Feds to Take More Active Role Policing E-Commerce

A new office of the U.S. Federal Trade Commission is slated to open Friday to oversee Internet transactions, commerce and advertising, despite objections from major Internet players. Arguing other FTC divisions play the same consumer protectionist role in non-electronic commerce, the FTC says the new Internet office will simply keep a closer eye on whether online businesses are being honest in ads and other online statements.

The new office would presumably oversee Internet companies’ compliance with its current offline guidelines for commerce and truth in advertising. The commission plans to discuss details of the new office’s role Friday at a workshop on online advertising. The FTC also hopes to “reduce any uncertainty as to how [its current rules] apply to the electronic media.”

The announcement comes despite objections from numerous Internet industry players to an increased role in government oversight of the fledgling industry.

“Technology in electronic media is constantly and rapidly changing, and generalized application of rules and guidelines to all Internet online advertisements would not be fair or make sense because of the vast differences in function, presentation and capabilities of emerging technologies,” AOL told the FTC in comments last summer, reacting to the agency’s plan to get more involved in e-commerce.

Several other large and small companies doing business online echoed AOL’s concerns.

Needs Congressional Backing?

The Information Technology Association of America, which represents 11,000 product and service companies in the information technology arena, argues Congress should make the first move. As reported, Congress is starting to pay closer attention to e-commerce, launching four separate bills in the past two months to ensure secure Internet transactions.

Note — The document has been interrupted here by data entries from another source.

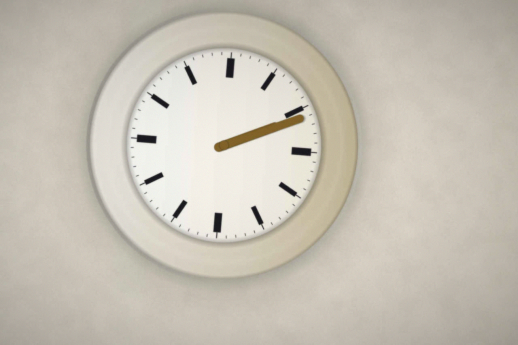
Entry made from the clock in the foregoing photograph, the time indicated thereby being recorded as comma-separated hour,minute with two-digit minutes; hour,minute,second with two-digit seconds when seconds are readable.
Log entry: 2,11
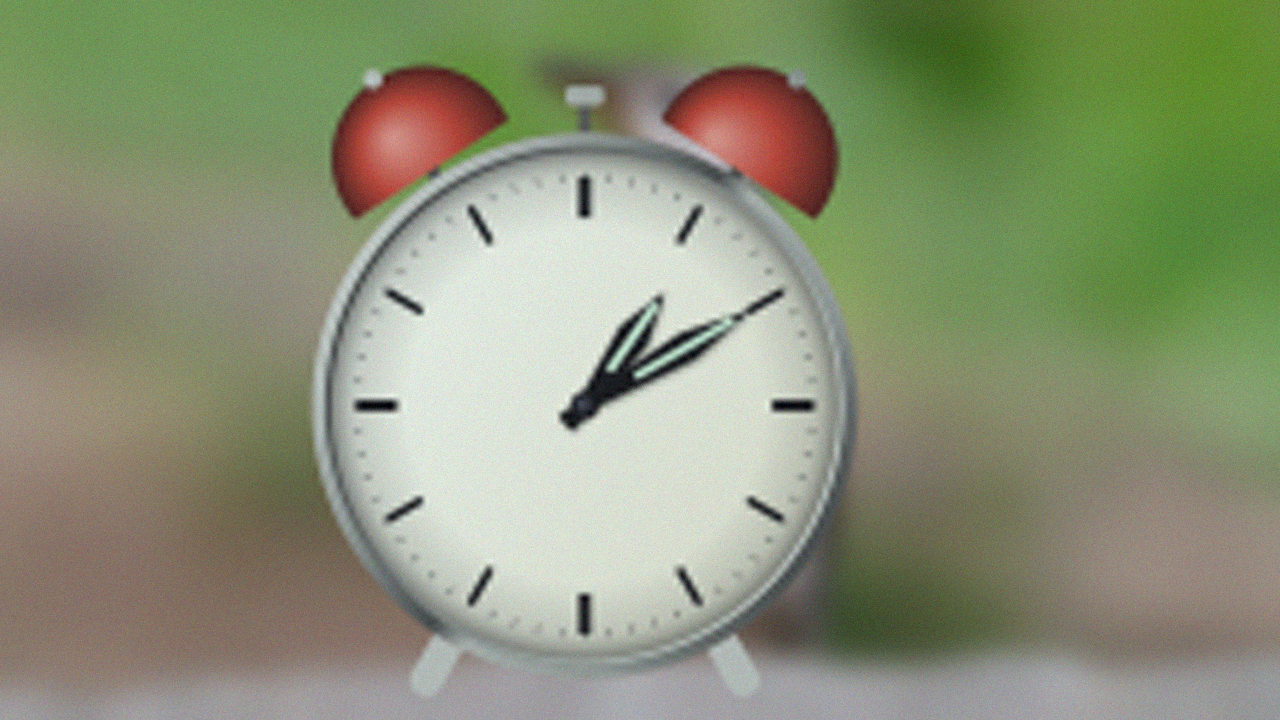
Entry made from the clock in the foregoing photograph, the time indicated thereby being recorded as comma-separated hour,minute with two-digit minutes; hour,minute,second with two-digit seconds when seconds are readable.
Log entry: 1,10
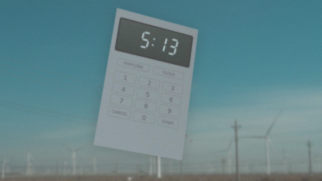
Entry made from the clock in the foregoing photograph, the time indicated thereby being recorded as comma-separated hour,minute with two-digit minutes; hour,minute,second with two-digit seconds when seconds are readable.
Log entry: 5,13
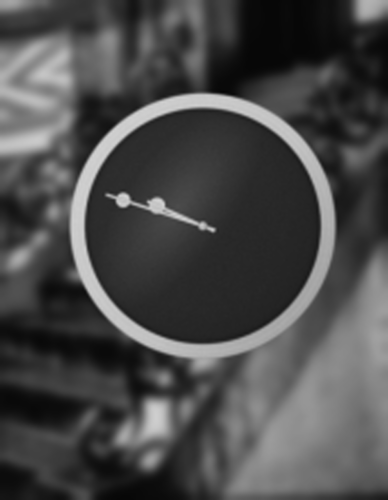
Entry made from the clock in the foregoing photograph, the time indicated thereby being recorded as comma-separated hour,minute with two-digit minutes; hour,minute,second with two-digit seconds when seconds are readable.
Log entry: 9,48
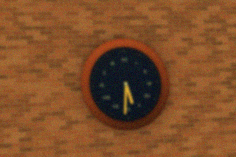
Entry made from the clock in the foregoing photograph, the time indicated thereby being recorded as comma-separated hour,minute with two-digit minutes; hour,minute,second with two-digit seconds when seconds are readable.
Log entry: 5,31
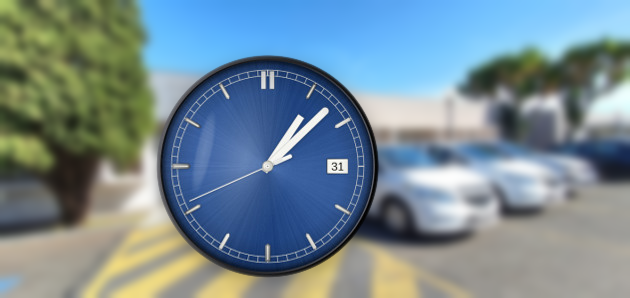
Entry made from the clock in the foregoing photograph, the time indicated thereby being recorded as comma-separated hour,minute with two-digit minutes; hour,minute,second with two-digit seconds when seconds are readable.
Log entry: 1,07,41
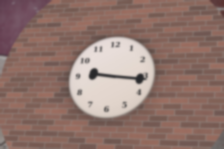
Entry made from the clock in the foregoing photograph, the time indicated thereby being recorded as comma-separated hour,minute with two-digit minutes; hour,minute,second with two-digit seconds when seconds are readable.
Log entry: 9,16
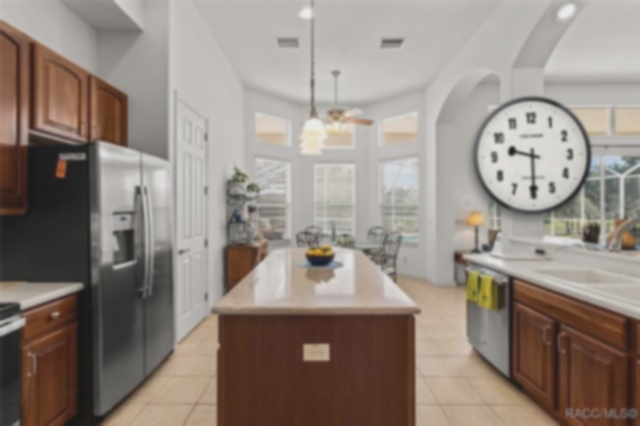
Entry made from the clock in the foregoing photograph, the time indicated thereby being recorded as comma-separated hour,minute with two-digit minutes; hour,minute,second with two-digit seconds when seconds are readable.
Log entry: 9,30
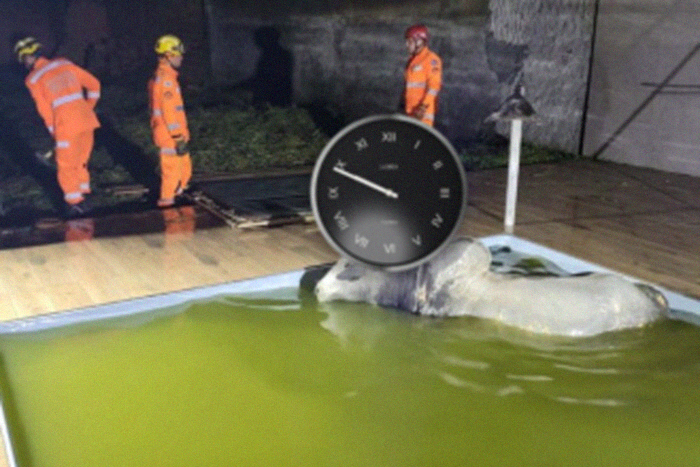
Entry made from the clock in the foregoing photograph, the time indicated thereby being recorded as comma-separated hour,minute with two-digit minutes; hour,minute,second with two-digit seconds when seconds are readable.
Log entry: 9,49
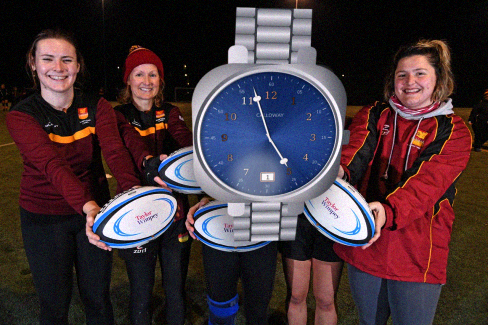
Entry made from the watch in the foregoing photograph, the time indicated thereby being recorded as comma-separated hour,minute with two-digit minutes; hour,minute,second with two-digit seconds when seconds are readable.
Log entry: 4,57
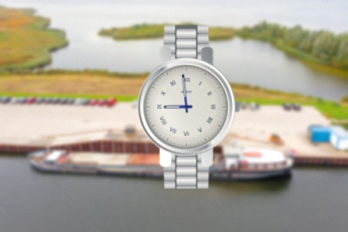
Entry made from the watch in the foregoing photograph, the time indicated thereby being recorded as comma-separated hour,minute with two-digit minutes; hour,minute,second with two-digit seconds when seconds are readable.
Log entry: 8,59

The ITAA argues that, with few details available on the new office’s functions and responsibilities, the bureau could simply become “a new layer of bureaucracy aimed at regulating burgeoning e-commerce transactions.” According to the ITAA, “Congress should first have the opportunity to carefully review the Federal Trade Commission’s Internet proposal…. Whatever good intentions this proposal might have, establishing a special FTC Internet bureaucracy is the wrong signal to send to foreign governments about Internet regulation.”

Furthermore, the ITAA claims, singling out the Internet for special oversight would not be fair to the fledgling industry. The FTC never established special offices for the oversight of shopping malls or 900-number services, the ITAA argues, and should therefore not do so for a similarly broad marketplace such as the Internet.

Workshop to Talk Things Over

The announcement of the new FTC office is slated to be made Friday during the commission’s public workshop on online advertising rules and guidelines. The FTC asked for comment from online businesses, consumers and other interested parties last spring about how its published advertising rules and guidelines should be adapted or applied to online commerce. More than 60 parties, about half consumers, submitted comments last summer. Twenty five of them plan to participate in Friday’s workshop, including the ITAA and AOL, Bell Atlantic Corp., Dell Computer, the Center for Media Education and a group of State Attorneys General.